Eserin kilit cümlesini "Düşünüyorum, öyleyse varım" olarak net, dolambaçsız ve arı bir Türkçeyle çevirmiş olan Dirvana, ayrıntılı özgeçmişinde Descartes çevirisi için şunları söylemiş: "Avrupa'da pek çok müelliflerin felsefeye dair koca koca ciltlerle kitaplar yazmaları orada pek tabii görüldüğü halde benim yüz küçük sayfalık tercememi gören münevver ricalimizin hepsi emeğime acıdılar ve ilk defa böyle birşey okuduklarını itiraf ettiler, eyvah!". [1]
Dirvana eyvah demekte haksız sayılmaz; aradan bir asır geçtikten sonra çevirinin dili, ünlü cümle bir yana, çoğumuz için artık anlaşılmayacak derecede eskimiş durumda ne yazık ki.
***
Dil hâlâ, bazen iki kuşağın bile birbirinin sözcüklerini anlamakta zorlandığı süratle değişirken, çeviri, özellikle de Türkiye'de, çevirmenle metnin başbaşa saatler, günler, bazen yıllar geçirmesinden ibaret, sabır, çile ve adanmışlık içeren bir uğraş olmanın çok ötesinde.
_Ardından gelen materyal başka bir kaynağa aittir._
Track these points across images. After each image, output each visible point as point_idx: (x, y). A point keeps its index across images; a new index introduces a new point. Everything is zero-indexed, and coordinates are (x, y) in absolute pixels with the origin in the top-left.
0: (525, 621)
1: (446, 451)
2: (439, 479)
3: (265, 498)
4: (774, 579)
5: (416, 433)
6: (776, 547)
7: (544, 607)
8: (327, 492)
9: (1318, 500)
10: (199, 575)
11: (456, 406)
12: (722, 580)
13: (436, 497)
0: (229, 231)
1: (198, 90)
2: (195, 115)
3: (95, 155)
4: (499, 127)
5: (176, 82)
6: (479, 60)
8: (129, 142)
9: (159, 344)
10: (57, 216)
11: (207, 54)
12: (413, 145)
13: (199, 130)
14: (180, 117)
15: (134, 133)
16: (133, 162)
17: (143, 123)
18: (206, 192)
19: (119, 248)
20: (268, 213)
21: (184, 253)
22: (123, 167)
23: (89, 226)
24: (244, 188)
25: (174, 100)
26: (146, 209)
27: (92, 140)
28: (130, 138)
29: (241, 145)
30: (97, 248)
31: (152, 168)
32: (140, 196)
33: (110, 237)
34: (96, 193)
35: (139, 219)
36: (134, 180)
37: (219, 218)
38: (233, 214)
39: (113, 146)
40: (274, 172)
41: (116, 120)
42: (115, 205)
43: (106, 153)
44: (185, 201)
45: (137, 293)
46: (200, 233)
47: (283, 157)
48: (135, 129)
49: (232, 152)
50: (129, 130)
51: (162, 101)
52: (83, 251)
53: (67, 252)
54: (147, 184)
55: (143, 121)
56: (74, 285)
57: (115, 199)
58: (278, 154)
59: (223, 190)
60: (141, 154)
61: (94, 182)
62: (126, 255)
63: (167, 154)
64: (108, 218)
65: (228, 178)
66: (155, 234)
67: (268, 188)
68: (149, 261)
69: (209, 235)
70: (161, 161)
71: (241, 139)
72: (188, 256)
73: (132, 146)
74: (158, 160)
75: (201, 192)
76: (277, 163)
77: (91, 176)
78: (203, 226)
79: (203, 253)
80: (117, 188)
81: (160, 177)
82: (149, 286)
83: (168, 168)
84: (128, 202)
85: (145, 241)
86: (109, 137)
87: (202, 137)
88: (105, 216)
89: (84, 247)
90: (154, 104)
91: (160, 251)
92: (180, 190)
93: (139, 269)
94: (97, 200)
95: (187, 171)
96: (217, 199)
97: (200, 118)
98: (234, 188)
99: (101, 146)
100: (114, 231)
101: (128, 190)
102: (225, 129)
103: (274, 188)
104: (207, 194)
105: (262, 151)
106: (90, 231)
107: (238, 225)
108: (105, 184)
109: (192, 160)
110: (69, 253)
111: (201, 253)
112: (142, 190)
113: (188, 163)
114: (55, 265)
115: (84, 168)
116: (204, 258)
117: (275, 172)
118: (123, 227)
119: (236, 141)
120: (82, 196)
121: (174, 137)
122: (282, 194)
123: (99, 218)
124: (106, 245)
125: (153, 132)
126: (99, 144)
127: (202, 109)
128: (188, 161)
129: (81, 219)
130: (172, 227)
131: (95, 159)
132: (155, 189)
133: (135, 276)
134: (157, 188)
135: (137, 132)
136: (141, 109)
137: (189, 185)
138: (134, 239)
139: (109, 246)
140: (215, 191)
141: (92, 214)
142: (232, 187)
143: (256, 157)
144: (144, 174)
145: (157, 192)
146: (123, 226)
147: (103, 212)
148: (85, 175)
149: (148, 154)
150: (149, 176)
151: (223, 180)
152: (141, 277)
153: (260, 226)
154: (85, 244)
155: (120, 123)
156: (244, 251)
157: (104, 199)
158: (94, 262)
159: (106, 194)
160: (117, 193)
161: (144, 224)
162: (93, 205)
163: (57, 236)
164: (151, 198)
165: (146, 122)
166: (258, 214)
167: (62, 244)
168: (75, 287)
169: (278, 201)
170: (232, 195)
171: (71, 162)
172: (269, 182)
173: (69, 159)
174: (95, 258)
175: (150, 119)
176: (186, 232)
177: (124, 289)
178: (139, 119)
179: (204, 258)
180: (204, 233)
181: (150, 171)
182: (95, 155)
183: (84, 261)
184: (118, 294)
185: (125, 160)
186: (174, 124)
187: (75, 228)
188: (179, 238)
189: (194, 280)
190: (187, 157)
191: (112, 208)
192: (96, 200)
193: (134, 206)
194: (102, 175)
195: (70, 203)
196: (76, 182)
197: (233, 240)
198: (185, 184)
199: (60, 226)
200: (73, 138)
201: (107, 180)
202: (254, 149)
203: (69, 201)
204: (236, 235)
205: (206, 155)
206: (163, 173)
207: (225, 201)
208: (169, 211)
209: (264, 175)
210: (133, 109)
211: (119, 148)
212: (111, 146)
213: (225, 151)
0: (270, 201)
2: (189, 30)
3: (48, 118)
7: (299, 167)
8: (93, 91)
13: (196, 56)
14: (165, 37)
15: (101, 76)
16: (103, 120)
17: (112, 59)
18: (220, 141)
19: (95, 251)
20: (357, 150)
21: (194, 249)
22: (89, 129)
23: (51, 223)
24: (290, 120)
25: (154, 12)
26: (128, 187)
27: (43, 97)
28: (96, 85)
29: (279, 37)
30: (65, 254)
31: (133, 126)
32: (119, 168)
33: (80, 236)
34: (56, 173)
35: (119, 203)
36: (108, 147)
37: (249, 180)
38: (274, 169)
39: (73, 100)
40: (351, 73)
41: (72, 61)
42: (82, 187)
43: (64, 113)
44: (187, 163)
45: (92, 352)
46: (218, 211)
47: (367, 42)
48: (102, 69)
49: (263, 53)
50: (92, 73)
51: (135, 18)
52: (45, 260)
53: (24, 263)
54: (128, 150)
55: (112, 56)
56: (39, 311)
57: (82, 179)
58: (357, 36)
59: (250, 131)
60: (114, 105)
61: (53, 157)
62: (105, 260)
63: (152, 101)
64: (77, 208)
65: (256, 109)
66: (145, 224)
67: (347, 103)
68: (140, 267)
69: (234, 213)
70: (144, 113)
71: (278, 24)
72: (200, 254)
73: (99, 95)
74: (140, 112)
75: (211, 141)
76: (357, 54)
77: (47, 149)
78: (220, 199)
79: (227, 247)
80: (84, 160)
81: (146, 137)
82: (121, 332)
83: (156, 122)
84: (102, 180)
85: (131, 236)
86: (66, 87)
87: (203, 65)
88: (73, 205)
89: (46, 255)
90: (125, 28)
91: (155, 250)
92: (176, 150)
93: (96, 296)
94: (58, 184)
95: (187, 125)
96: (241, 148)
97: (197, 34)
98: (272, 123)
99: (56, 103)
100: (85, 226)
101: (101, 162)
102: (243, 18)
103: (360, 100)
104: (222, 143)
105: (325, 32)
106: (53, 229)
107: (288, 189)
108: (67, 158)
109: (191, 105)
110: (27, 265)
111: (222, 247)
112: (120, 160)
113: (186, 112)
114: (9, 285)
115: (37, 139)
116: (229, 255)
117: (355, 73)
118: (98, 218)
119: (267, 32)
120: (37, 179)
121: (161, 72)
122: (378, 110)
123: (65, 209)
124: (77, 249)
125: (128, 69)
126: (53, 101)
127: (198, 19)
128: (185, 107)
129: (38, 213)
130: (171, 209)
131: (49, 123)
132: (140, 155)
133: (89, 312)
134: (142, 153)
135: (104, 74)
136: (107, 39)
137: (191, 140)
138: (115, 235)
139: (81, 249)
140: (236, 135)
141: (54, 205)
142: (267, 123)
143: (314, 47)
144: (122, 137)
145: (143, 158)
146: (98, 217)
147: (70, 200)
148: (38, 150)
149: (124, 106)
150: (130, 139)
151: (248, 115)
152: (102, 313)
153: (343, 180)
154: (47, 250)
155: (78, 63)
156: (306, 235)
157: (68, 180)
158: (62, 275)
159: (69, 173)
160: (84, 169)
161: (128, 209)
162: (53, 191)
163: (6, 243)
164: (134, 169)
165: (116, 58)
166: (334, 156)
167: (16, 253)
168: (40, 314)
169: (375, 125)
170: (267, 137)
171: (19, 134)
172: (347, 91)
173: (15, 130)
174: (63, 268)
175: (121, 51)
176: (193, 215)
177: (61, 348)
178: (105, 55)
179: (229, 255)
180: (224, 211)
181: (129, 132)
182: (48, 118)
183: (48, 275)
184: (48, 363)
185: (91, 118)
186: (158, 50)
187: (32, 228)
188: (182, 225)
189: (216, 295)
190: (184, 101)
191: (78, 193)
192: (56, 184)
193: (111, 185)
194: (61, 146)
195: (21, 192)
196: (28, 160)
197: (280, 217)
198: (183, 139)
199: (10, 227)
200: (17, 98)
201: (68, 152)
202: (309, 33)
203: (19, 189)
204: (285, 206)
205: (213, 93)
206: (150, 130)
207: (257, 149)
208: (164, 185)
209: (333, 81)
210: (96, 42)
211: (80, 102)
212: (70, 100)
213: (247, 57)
Çevirmenlik mesleğinde en fazla emek/ en az gelir dalında liderliği başkalarına kaptırmayan edebî çeviri (en zahmetli olan felsefe çevirilerini sınıflandırma dışı bırakırsak) pek çok yayınevinin basmayı en fazla tercih ettiği tür. Ciddi ve nitelikli edebî çevirinin tarihiyse memlekette gerçekten yeni, 1940'lara kadar geri gidiyor en fazla. Çalıp- çırpma, kesme/ yapıştırma yoluyla, uydurma çevirmen isimleriyle ve bu şekilde sübvanse edilmiş fiyatlarla son yıllarda bolca piyasaya sürülen yarı- korsan pek çok çeviride bulunan hatalar da, editör veya çevirmenin acıklı derecede eğlenceli dipnotları da yayın dünyasının acı gerçeklerinden.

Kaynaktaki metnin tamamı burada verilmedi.